It's a dog eat dog world out there for Republicans.
William Kristol of the Weekly Standard, writes in the New York Times op/ed page his whole perception of the next four (or eight) years was transformed by the mere mention of a puppy.
President-elect Barack Obama's intention to buy his daughters a puppy during his speech last Tuesday night apparently stopped in its tracks Kristol's belief that the U.S. is still a center-right country and the loss was attributed to a huge anti-Bush vote.
"I gulped," he writes.
And so did I. According to Kristol, the canine portion of Obama's speech could be the most famous since Richard Nixon vouched for Checkers the dog. (Click here to watch Nixon's "Checkers” speech.)
Here, in a few sentences, Obama did the following: He deepened his bond with every dog lover in America. He identified with every household that’s tried to figure out what kind of dog to get. He touched every parent with a kid allergic to pets. He showed compassion by preferring a dog from a shelter.
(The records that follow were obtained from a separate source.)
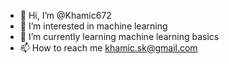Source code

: - 👋 Hi, I’m @Khamic672
- 👀 I’m interested in machine learning
- 🌱 I’m currently learning machine learning basics
- 📫 How to reach me khamic.sk@gmail.com 


<!---
Khamic672/Khamic672 is a ✨ special ✨ repository because its `README.md` (this file) appears on your GitHub profile.
You can click the Preview link to take a look at your changes.
--->
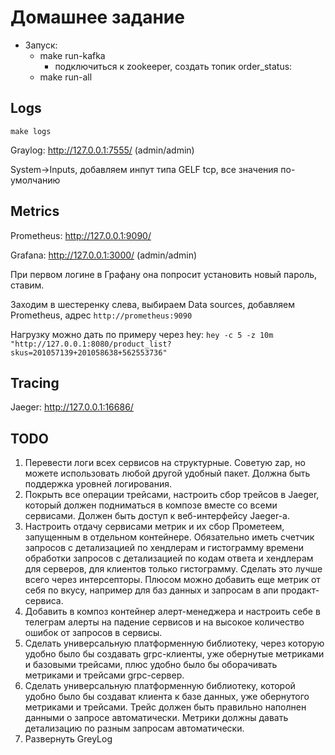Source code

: # Домашнее задание


- Запуск:
  -  make run-kafka
     - подключиться к zookeeper, создать топик order_status:
  -  make run-all


## Logs

`make logs`

Graylog: http://127.0.0.1:7555/ (admin/admin)

System->Inputs, добавляем инпут типа GELF tcp, все значения по-умолчанию

## Metrics

Prometheus: http://127.0.0.1:9090/

Grafana: http://127.0.0.1:3000/ (admin/admin)

При первом логине в Графану она попросит установить новый пароль, ставим.

Заходим в шестеренку слева, выбираем Data sources, добавляем Prometheus, адрес `http://prometheus:9090`

Нагрузку можно дать по примеру через hey: `hey -c 5 -z 10m "http://127.0.0.1:8080/product_list?skus=201057139+201058638+562553736"`

## Tracing

Jaeger: http://127.0.0.1:16686/


## TODO

1. Перевести логи всех сервисов на структурные. Советую zap, но можете использовать любой другой удобный пакет. Должна быть поддержка уровней логирования.
2. Покрыть все операции трейсами, настроить сбор трейсов в Jaeger, который должен подниматься в композе вместе со всеми сервисами. Должен быть доступ к веб-интерфейсу Jaeger-а.
3. Настроить отдачу сервисами метрик и их сбор Прометеем, запущенным в отдельном контейнере. Обязательно иметь счетчик запросов с детализацией по хендлерам и гистограмму времени обработки запросов с детализацией по кодам ответа и хендлерам для серверов, для клиентов только гистограмму. Сделать это лучше всего через интерсепторы. Плюсом можно добавить еще метрик от себя по вкусу, например для баз данных и запросам в апи продакт-сервиса.
4. Добавить в композ контейнер алерт-менеджера и настроить себе в телеграм алерты на падение сервисов и на высокое количество ошибок от запросов в сервисы.
5. Сделать универсальную платформенную библиотеку, через которую удобно было бы создавать grpc-клиенты, уже обернутые метриками и базовыми трейсами, плюс удобно было бы оборачивать метриками и трейсами grpc-сервер.
6. Сделать универсальную платформенную библиотеку, которой удобно было бы создават клиента к базе данных, уже обернутого метриками и трейсами. Трейс должен быть правильно наполнен данными о запросе автоматически. Метрики должны давать детализацию по разным запросам автоматически.
7. Развернуть GreyLog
And he demonstrated a dry and slightly politically incorrect wit by commenting that “a lot of shelter dogs are mutts like me.What Kristol is actually afraid of is President Bush with a brain; not just the guy you would have a beer with, but the neighbor you would rather invite over for a beer and a barbecue with the family.
For Republicans, it has come to this: posture that the country has not really changed and foster the belief the election of Obama was one entirely fictional protest vote against eight years of Bush.
A staunch conservative like Kristol finds himself confident in the face of the further loss of the new Latino voting bloc, the beginning of a Democratic Southern realignment, the loss of white men, the rise of new first-time voters but it's the sad puppy eyes of the Obama's future pet that has him in shaking in his boots.